(Collection entries)
○ ○ ○ ○ ○
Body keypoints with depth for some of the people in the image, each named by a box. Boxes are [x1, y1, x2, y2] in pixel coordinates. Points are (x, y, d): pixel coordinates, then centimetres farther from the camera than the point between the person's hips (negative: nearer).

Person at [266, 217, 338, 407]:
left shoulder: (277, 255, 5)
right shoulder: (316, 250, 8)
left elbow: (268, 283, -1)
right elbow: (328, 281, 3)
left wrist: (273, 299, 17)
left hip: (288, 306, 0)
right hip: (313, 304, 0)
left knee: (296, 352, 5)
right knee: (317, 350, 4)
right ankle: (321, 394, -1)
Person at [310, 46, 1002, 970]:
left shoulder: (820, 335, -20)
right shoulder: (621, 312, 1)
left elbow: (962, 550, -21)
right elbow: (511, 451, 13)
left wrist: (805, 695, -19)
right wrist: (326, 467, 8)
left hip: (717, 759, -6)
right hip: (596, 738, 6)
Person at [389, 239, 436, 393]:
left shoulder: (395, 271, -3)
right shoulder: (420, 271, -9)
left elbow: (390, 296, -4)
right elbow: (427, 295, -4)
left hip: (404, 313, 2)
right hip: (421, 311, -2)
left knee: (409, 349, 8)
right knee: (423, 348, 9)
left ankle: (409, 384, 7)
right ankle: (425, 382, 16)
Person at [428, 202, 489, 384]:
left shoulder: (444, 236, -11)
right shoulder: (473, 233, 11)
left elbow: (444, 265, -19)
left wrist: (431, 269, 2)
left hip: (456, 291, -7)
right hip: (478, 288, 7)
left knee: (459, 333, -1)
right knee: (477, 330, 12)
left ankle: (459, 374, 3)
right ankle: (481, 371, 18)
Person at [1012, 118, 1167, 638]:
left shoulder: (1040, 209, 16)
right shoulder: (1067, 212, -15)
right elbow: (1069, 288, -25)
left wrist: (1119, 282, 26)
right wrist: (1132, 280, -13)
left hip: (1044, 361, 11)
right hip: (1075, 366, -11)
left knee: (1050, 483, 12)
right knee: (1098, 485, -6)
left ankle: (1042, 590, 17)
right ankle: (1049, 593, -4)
○ ○ ○ ○ ○
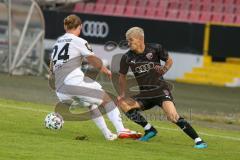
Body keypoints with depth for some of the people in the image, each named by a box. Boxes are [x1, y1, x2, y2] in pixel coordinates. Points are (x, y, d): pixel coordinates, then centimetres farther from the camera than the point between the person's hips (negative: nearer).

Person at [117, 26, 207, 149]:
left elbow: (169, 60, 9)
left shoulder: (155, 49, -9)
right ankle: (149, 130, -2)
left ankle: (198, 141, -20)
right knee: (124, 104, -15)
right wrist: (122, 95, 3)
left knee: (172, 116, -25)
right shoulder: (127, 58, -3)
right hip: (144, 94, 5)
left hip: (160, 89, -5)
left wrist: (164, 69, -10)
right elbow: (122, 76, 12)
○ ○ ○ ○ ○
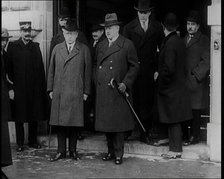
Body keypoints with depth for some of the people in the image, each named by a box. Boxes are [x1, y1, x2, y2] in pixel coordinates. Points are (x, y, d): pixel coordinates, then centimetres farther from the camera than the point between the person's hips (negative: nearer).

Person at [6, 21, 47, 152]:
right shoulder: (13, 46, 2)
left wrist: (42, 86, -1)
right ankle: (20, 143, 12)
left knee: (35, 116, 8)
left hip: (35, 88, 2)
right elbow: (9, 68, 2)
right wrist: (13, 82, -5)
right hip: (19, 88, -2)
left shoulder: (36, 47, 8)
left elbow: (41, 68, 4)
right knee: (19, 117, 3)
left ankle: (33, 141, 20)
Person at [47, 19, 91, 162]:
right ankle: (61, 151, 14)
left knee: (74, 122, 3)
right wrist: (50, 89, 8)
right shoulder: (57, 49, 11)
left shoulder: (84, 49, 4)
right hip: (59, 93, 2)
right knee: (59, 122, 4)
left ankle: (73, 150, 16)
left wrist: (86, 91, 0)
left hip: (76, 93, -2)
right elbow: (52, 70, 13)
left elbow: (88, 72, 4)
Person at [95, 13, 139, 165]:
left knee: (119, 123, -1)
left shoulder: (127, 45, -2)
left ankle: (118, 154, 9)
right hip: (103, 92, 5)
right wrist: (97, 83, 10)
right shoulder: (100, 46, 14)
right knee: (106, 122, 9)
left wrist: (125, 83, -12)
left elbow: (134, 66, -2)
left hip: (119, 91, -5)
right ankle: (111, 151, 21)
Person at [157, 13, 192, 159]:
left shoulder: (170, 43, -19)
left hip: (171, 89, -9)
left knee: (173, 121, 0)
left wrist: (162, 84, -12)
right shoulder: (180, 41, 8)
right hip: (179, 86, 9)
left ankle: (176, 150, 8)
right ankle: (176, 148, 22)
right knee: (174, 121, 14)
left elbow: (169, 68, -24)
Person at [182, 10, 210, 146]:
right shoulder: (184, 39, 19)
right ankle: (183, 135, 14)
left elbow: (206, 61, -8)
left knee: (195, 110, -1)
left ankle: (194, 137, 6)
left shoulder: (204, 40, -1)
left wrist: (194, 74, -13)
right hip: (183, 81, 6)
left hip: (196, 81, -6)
○ ○ ○ ○ ○
Edit the lines starting at the line that has "right wrist: (1132, 280, -13)" and ending after the line that has "left ankle: (1042, 590, 17)", changing "knee" to "knee joint" and keeping everything else the same. Give only these lines.

right wrist: (1132, 280, -13)
left hip: (1044, 361, 11)
right hip: (1075, 366, -11)
left knee joint: (1050, 483, 12)
right knee joint: (1098, 485, -6)
left ankle: (1042, 590, 17)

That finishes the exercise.